[Task]
Return verbatim the portion of the listing below that opens with the line containing "left elbow: (71, 360, 14)" and closes with the line containing "left ankle: (808, 453, -7)", including both of those lines.

[Entries supplied]
+ + +

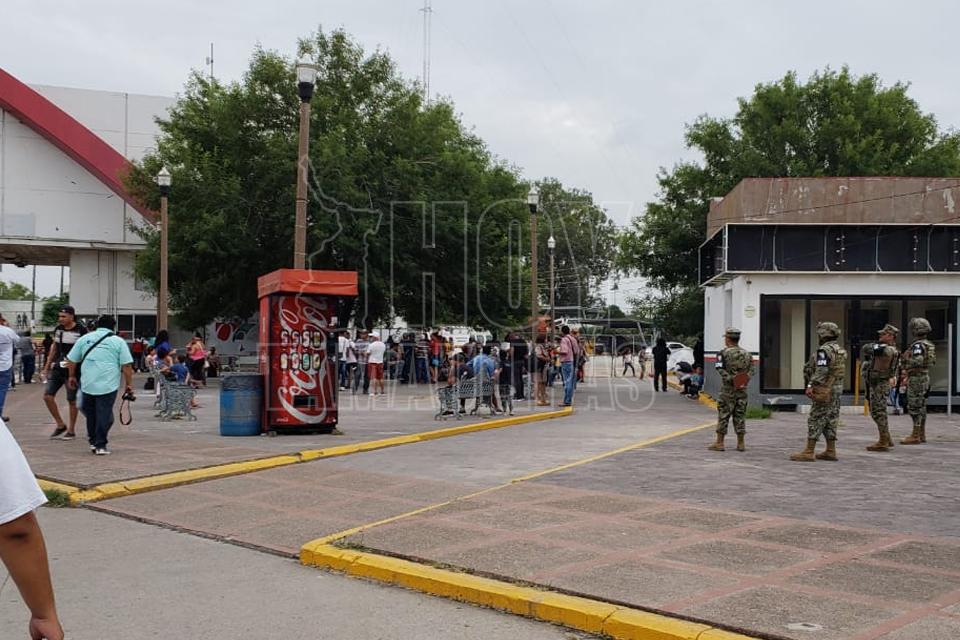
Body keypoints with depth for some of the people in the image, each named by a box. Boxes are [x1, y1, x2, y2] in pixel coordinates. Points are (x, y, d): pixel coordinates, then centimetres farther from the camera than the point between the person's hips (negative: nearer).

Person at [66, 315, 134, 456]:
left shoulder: (84, 338, 11)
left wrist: (72, 376, 28)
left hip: (87, 384, 3)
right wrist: (129, 384, 4)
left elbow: (71, 360, 14)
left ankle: (93, 441, 24)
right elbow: (126, 365, -3)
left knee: (90, 414, 17)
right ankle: (100, 445, 0)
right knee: (104, 415, 0)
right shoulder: (118, 341, 3)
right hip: (108, 385, -3)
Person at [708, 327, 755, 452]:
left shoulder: (724, 353, -7)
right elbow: (751, 371, 5)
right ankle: (741, 444, 11)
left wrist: (730, 379, -17)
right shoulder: (747, 353, 9)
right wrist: (743, 381, -5)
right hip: (742, 389, 4)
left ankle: (719, 443, 4)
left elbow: (721, 369, -18)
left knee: (723, 415, 1)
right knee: (740, 416, 10)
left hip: (727, 389, -4)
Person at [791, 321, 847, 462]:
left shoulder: (824, 350, -15)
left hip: (824, 390, -9)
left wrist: (810, 385, -23)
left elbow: (821, 371, -23)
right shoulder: (840, 350, 15)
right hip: (837, 388, 10)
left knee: (816, 420, -7)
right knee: (831, 420, 12)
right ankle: (830, 451, 14)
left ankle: (808, 453, -7)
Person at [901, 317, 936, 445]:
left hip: (916, 378, -10)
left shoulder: (918, 345, -18)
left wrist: (904, 362, -17)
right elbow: (931, 361, 18)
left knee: (914, 407, -7)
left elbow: (918, 361, -32)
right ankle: (922, 434, 17)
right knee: (921, 407, 13)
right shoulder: (928, 344, 12)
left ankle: (915, 436, -7)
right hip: (925, 377, 10)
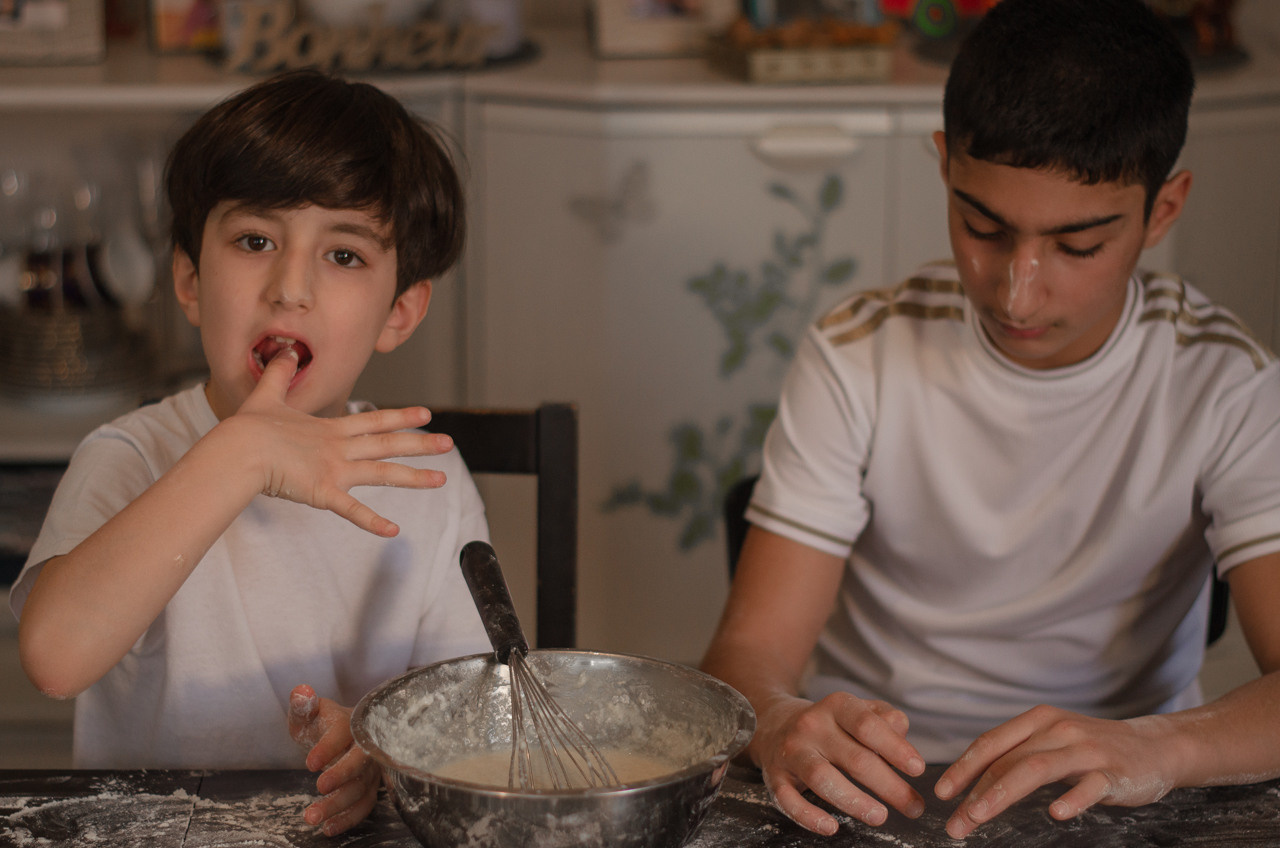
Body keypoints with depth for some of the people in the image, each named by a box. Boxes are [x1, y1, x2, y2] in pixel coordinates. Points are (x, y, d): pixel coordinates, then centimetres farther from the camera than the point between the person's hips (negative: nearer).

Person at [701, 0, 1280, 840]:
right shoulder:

+ + +

[Your response]
left elbow: (71, 360, 14)
left ankle: (93, 441, 24)
right elbow: (126, 365, -3)
left knee: (90, 414, 17)
right ankle: (100, 445, 0)
right knee: (104, 415, 0)
right shoulder: (118, 341, 3)
right hip: (108, 385, -3)
Person at [708, 327, 755, 452]:
left shoulder: (724, 353, -7)
right elbow: (751, 371, 5)
right ankle: (741, 444, 11)
left wrist: (730, 379, -17)
right shoulder: (747, 353, 9)
right wrist: (743, 381, -5)
right hip: (742, 389, 4)
left ankle: (719, 443, 4)
left elbow: (721, 369, -18)
left knee: (723, 415, 1)
right knee: (740, 416, 10)
left hip: (727, 389, -4)
Person at [791, 321, 847, 462]:
left shoulder: (824, 350, -15)
left hip: (824, 390, -9)
left wrist: (810, 385, -23)
left elbow: (821, 371, -23)
right shoulder: (840, 350, 15)
right hip: (837, 388, 10)
left knee: (816, 420, -7)
right knee: (831, 420, 12)
right ankle: (830, 451, 14)
left ankle: (808, 453, -7)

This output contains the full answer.